In 2014, Consumer-action.org declared “deferred interest,” specifically in relation to medical credit cards, a “trap.” With deferred interest, companies still charge interest during the promotional periods -- they just don’t collect it. After the promotional period, if the bill is not already paid off, consumers will be held responsible for the interest charged during the period.
What are the best regular credit cards for medical expenses?
The name of the game when selecting a credit card for medical expenses is low annual percentages. In general, medical bills are much higher than, say, your electric bill. So, you don’t want that already-high number to increase as you’re paying off the bill. Twelve percent of a $200 bill is one thing. Twelve percent of a $1,000 medical bill is a different matter. The key is to find a way to pay off the bill in increments without increasing the bill as a whole. For medical expenses, NerdWallet recommends the following cards: The Capital One Quicksilver credit card charges 0% APR for the first fifteen months. The HSBC Goldmaster Credit Card does the same for 18 months. Similarly, Chase Freedom charges 0% APR for 15 months.
How can I get a medical credit card?
You can apply for almost all medical credit cards through your provider. Many doctor’s offices carry information on these cards at the front desk, applications included. Bear in mind that both Wells Fargo and CareCredit will investigate your credit score, which means you will have to be “approved” for the card.
Do medical credit cards damage your credit?
Medical credit cards can negatively affect your credit score, although not if you are using AccessOne, which is not technically a credit card. (As stated above, AccessOne approves all applicants regardless of credit and does not report debt to the credit bureau.) Also: Large medical bills which arrive in the mail by surprise will not affect your credit score for six months. It is only after six months that an unpaid bill at your local hospital will start dragging down your credit reputation.
So, I didn’t get a medical credit card. What’s next?
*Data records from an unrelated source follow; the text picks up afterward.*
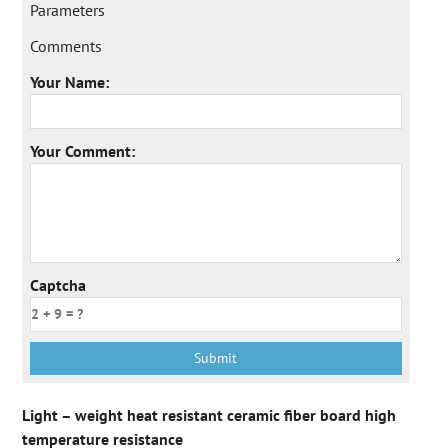
Parameters
Comments
Your Name:
Your Comment:
Captcha
Light – weight heat resistant ceramic fiber board high
temperature resistance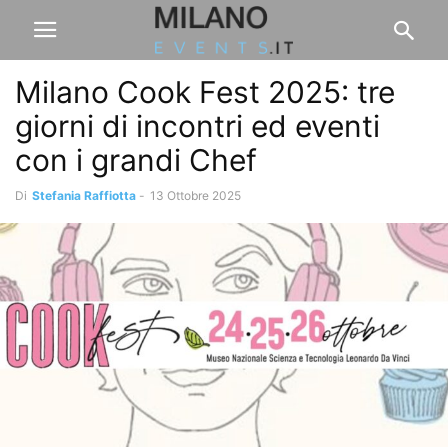
Milano Cook Fest 2025: tre
giorni di incontri ed eventi
con i grandi Chef
Di
Stefania Raffiotta
-
13 Ottobre 2025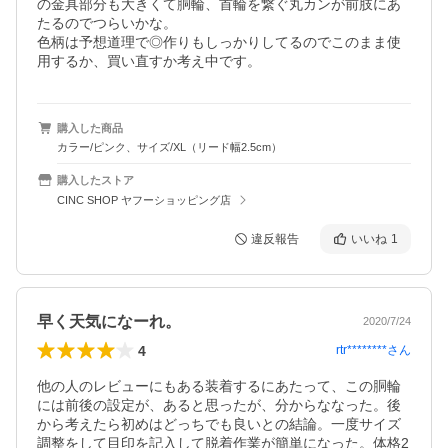
の金具部分も大きくて胴輪、首輪を繋ぐ丸カンが前肢にあ
たるのでつらいかな。

色柄は予想道理で◎作りもしっかりしてるのでこのまま使
用するか、買い直すか考え中です。
購入した商品
カラー/ピンク、サイズ/XL（リード幅2.5cm）
購入したストア
CINC SHOP ヤフーショッピング店
違反報告
いいね
1
早く天気になーれ。
2020/7/24
4
rtr********
さん
他の人のレビューにもある装着するにあたって、この胴輪
には前後の設定が、あると思ったが、分からななった。後
から考えたら初めはどっちでも良いとの結論。一度サイズ
調整をして目印を記入して脱着作業が簡単になった。体格2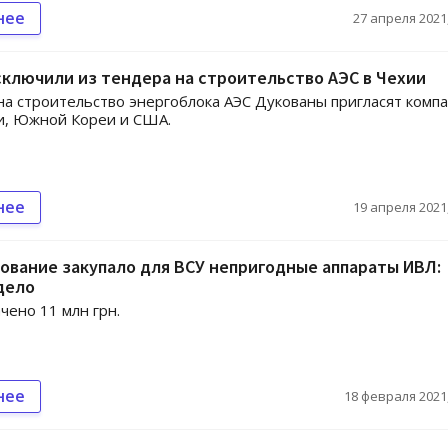
нее
27 апреля 2021,
ключили из тендера на строительство АЭС в Чехии
на строительство энергоблока АЭС Дукованы пригласят комп
и, Южной Кореи и США.
нее
19 апреля 2021,
вание закупало для ВСУ непригодные аппараты ИВЛ:
дело
чено 11 млн грн.
нее
18 февраля 2021,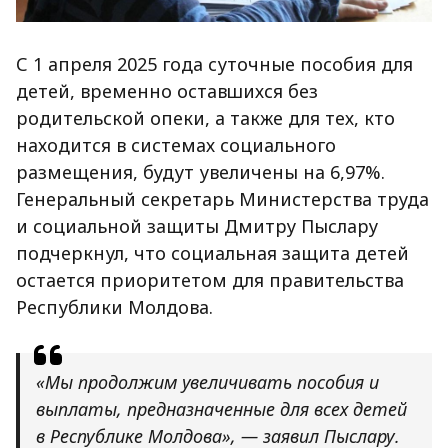
С 1 апреля 2025 года суточные пособия для
детей, временно оставшихся без
родительской опеки, а также для тех, кто
находится в системах социального
размещения, будут увеличены на 6,97%.
Генеральный секретарь Министерства труда
и социальной защиты Дмитру Пыслару
подчеркнул, что социальная защита детей
остается приоритетом для правительства
Республики Молдова.
«Мы продолжим увеличивать пособия и
выплаты, предназначенные для всех детей
в Республике Молдова», — заявил Пыслару.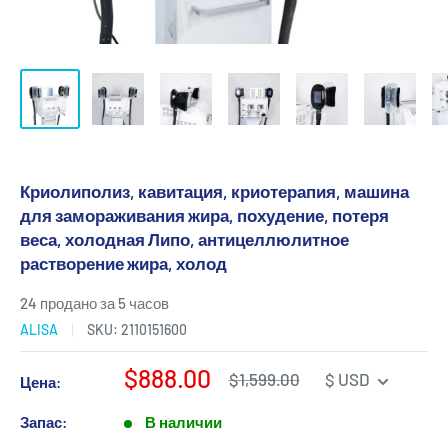
Криолиполиз, кавитация, криотерапия, машина
для замораживания жира, похудение, потеря
веса, холодная Липо, антицеллюлитное
растворение жира, холод
24 продано за 5 часов
ALISA
SKU:
2110151600
Цена
$888.00
Обычная
$1,599.00
$ USD
Цена:
цена
продажи
Запас:
В наличии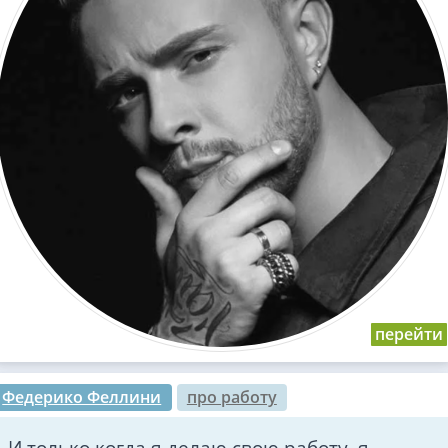
Федерико Феллини
про работу
И только когда я делаю свою работу, я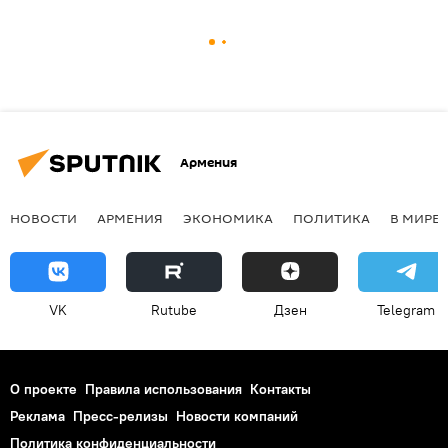
Армения
НОВОСТИ
АРМЕНИЯ
ЭКОНОМИКА
ПОЛИТИКА
В МИРЕ
VK
Rutube
Дзен
Telegram
О проекте
Правила использования
Контакты
Реклама
Пресс-релизы
Новости компаний
Политика конфиденциальности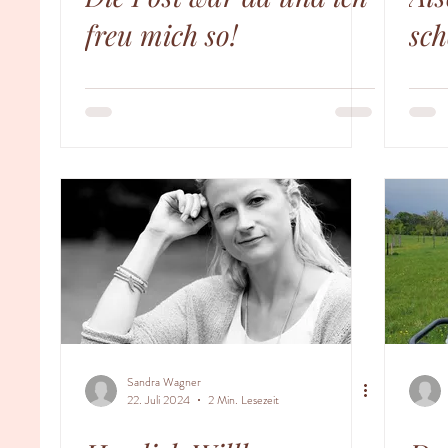
freu mich so!
sch
Sandra Wagner
22. Juli 2024
2 Min. Lesezeit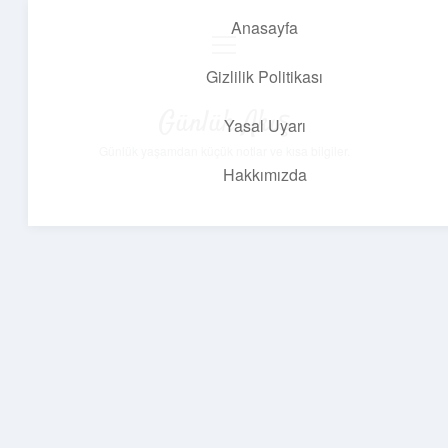
Anasayfa
menüyü
aç
Gizlilik Politikası
Günlük Akış
Yasal Uyarı
Günlük yaşamdan küçük notlar ve kısa bilgiler.
Hakkımızda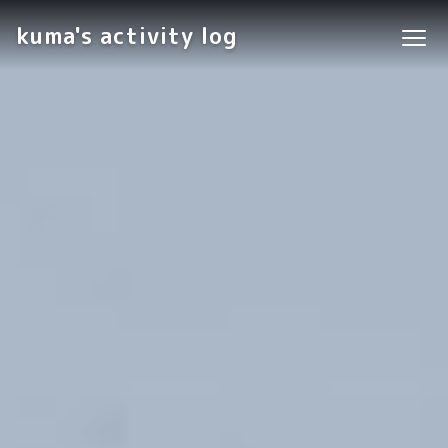
kuma's activity log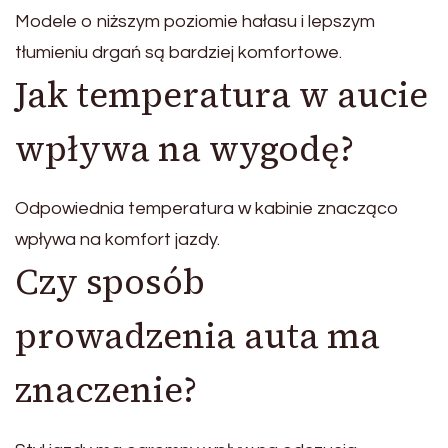
Modele o niższym poziomie hałasu i lepszym
tłumieniu drgań są bardziej komfortowe.
Jak temperatura w aucie
wpływa na wygodę?
Odpowiednia temperatura w kabinie znacząco
wpływa na komfort jazdy.
Czy sposób
prowadzenia auta ma
znaczenie?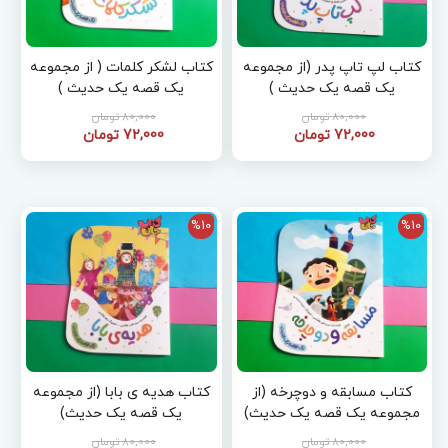
کتاب لپ تاپ پدر (از مجموعه
کتاب لشکر کلمات ( از مجموعه
یک قصه یک حدیث )
یک قصه یک حدیث )
80,000 تومان
80,000 تومان
72,000 تومان
72,000 تومان
%10
%10
کتاب مسابقه و دوچرخه (از
کتاب هدیه ی بابا (از مجموعه
مجموعه یک قصه یک حدیث)
یک قصه یک حدیث)
80,000 تومان
80,000 تومان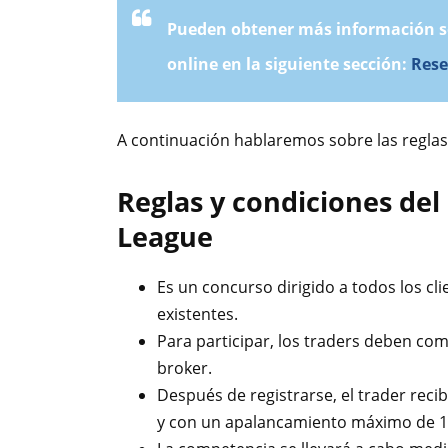
Pueden obtener más información so
online en la siguiente sección:
Rese
A continuación hablaremos sobre las reglas
Reglas y condiciones del
League
Es un concurso dirigido a todos los c
existentes.
Para participar, los traders deben comp
broker.
Después de registrarse, el trader rec
y con un apalancamiento máximo de 1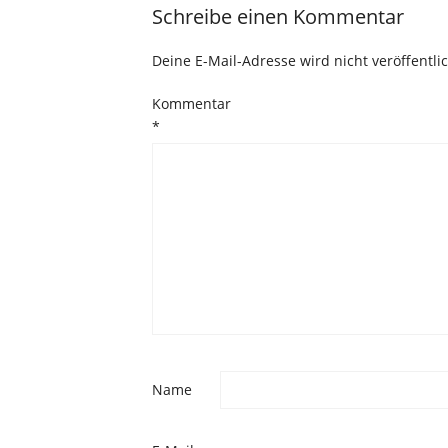
Schreibe einen Kommentar
Deine E-Mail-Adresse wird nicht veröffentlic
Kommentar
*
Name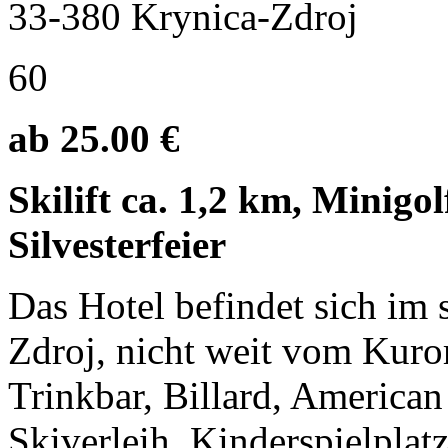
33-380 Krynica-Zdroj
60
ab 25.00 €
Skilift ca. 1,2 km, Minig
Silvesterfeier
Das Hotel befindet sich im 
Zdroj, nicht weit vom Kuror
Trinkbar, Billard, American
Skiverleih, Kinderspielplatz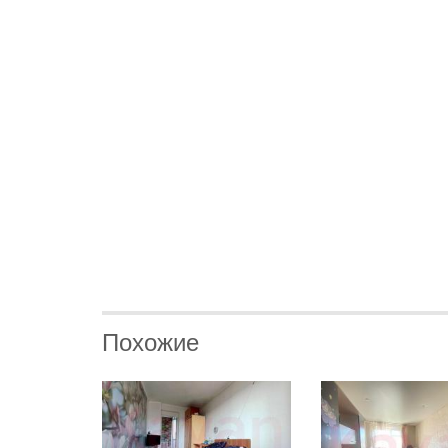
Похожие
Much like college or a house, you can take out a loan to pay for large medical expenditures. This would be a personal, unsecured loan that you could use for medical bills -- there is no such thing as a “medical loan.” The annual percentage rates for loans are generally higher than credit card interest payments and, in the long run, a loan will cost you much more than paying the bill in increments via your provider or, if you’re careful, through CareCredit. If you are in need of a medical loan, look for a lender who does not charge exorbitant APRs.
Health Savings Account (HSA)
The better option might be a Health Savings Account (HSA), a tax-free savings account to be used for health expenses. HSA accounts are available to those with high-deductible health plans (HDHP), a standard set forth by the IRS. As of 2020, an HDHP must have a deductible of at least $1,400 for a single person or $2,800 for a family. An HSA can be formed with whichever bank you choose, and your employer may contribute to it, much like they do a 401k.
Don’t forget to negotiate!
Before you launch into a credit card or a loan, try your hand at negotiating your medical bills. It may not be easy, but it will be worth it.